Tuesday, May 8, 2012
Solder will be tested early at LT
By Field Yates
FOXBOROUGH, Mass. -- As Matt Light begins the next chapter in his life, in steps New England’s 2011 first-round draft pick, Nate Solder, to most likely fill the void.
"He’s done a great job for us," left guard Logan Mankins said of Solder. "Last year we were very impressed with Nate, and I think he’s only going to get better this year. He better get better, because that’s we want him to do and expect of him.

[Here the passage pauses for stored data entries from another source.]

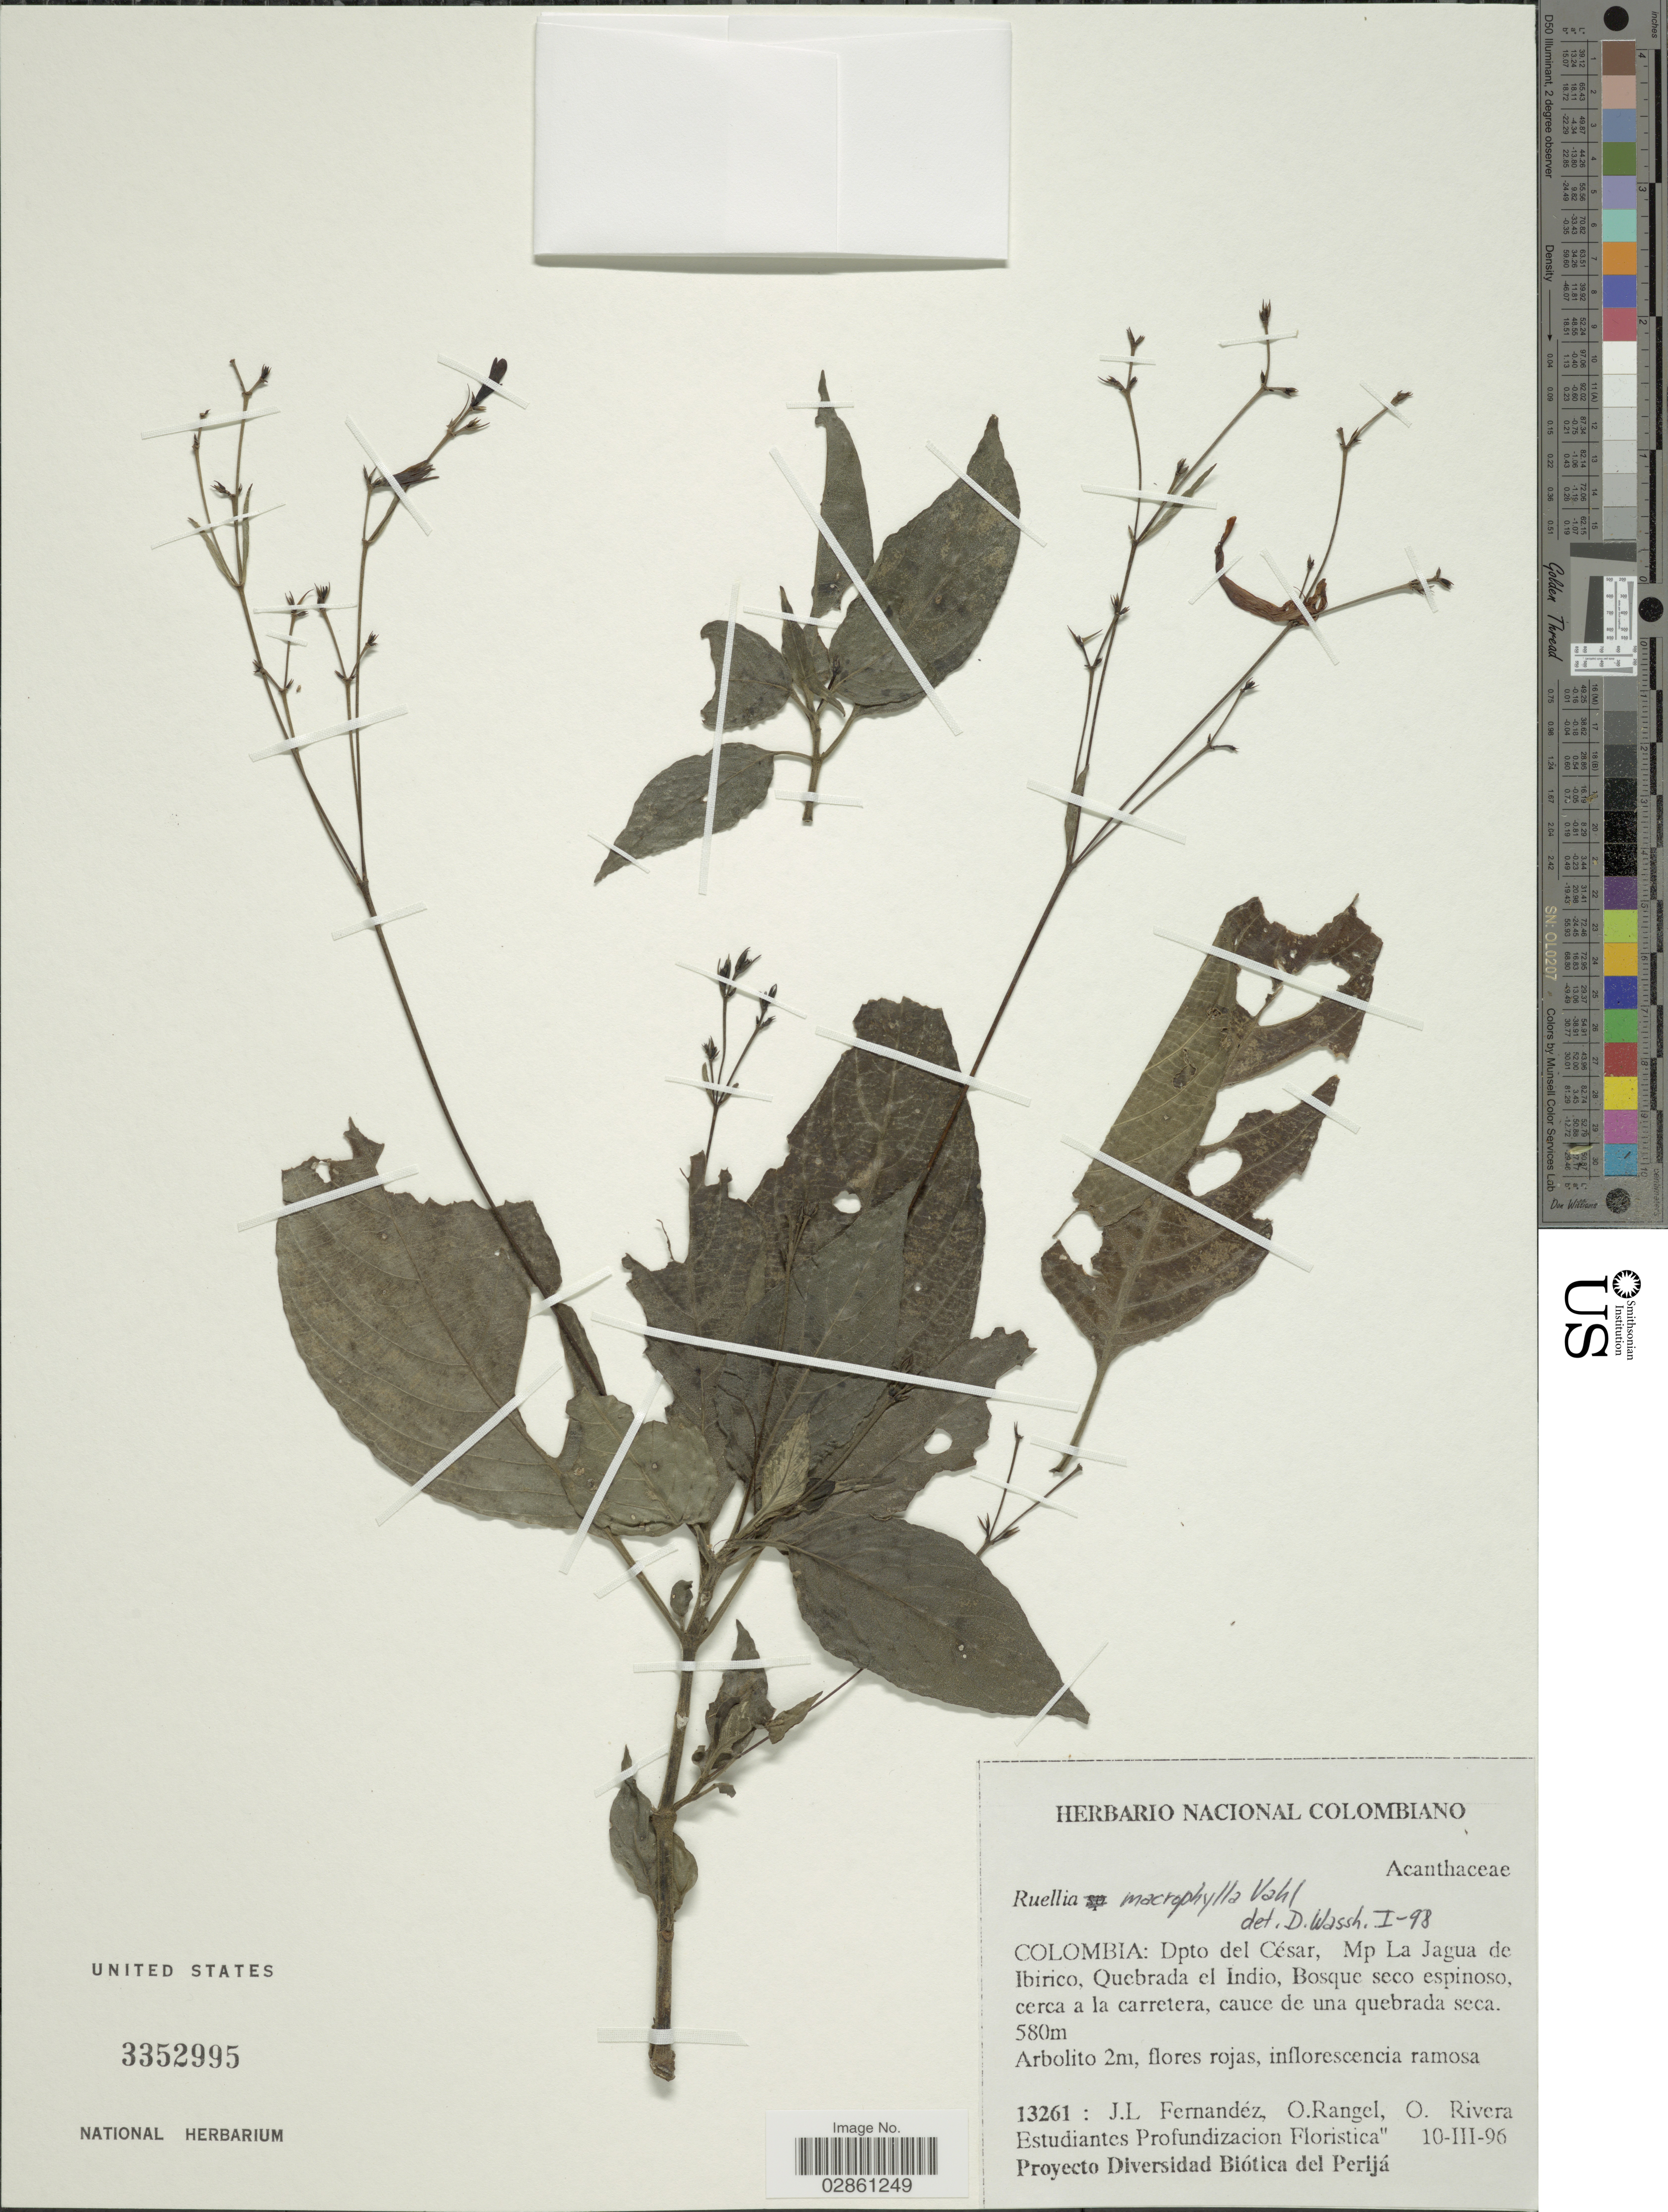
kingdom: Plantae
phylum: Tracheophyta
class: Magnoliopsida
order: Lamiales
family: Acanthaceae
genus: Ruellia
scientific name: Ruellia macrophylla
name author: Vahl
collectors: J. Fernandez, O. Rangel, O. Rivera & et al.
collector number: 13261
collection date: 1996-03-10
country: Colombia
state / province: Cesar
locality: Dpto del César, Mp La Jagua de Ibirico, Quebrada el Indio.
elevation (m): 580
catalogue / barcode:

He’s putting in the work right now to get on the road to getting better and being a very good tackle."
One challenge that Solder and the rest of the New England offensive line will face in 2012 is a division that invested (or re-invested) in its pass rush this offseason.
The Bills, who ranked near the bottom of the NFL with just 29 sacks in 2011, inked defensive end Mario Williams to a $100 million deal in free agency, and followed that up by poaching former Patriots defensive end Mark Anderson to play on the opposite side of Williams.
Meanwhile, the Jets weren’t going to let high-upside defensive end Quinton Coples slip any further than pick 16 in the first round of this year’s NFL draft. Coples adds skill to a defensive front that has proven to be productive in recent seasons, but one that lacks many proven pass rushers.
And although the Dolphins passed on Coples and the other available pass rushers with their first-round pick in favor of quarterback Ryan Tannehill, the team did re-commit to standout linebacker Cameron Wake with a recent four-year, $49 million contract extension. The explosive 30-year old has recorded a sack in four of his six career games against New England, and ranks amongst the premier sack artists in the league.
The Patriots have been near the forefront of the league-wide shift towards a reliance on a prolific passing offense in recent years, but one antidote that seems reliable to counter their pass-heavy schemes has been an ability to generate pressure on Brady. No two examples of that stand out more than Super Bowls XLII and XLVI, during which the Giants used a bevy of disruptive defensive linemen to upset the rhythm of Brady.
The NFL is a copycat league, and it appears as though the AFC East, which has been playing a perpetual game of catch-up to the Patriots for much of the past decade, is committed to replicating the blueprint laid out by the Giants and others.
For Solder, that could mean many memorable bouts against players like Coples, Williams and Wake, much like those with Dwight Freeney and other previous AFC East foes that Light reflected on during his retirement ceremony on Monday.
With early season games against teams such as Denver, Baltimore and Buffalo that boast talented pass rushing defenses, it may not be long before Solder has his chance to prove he’s up for the full-time task.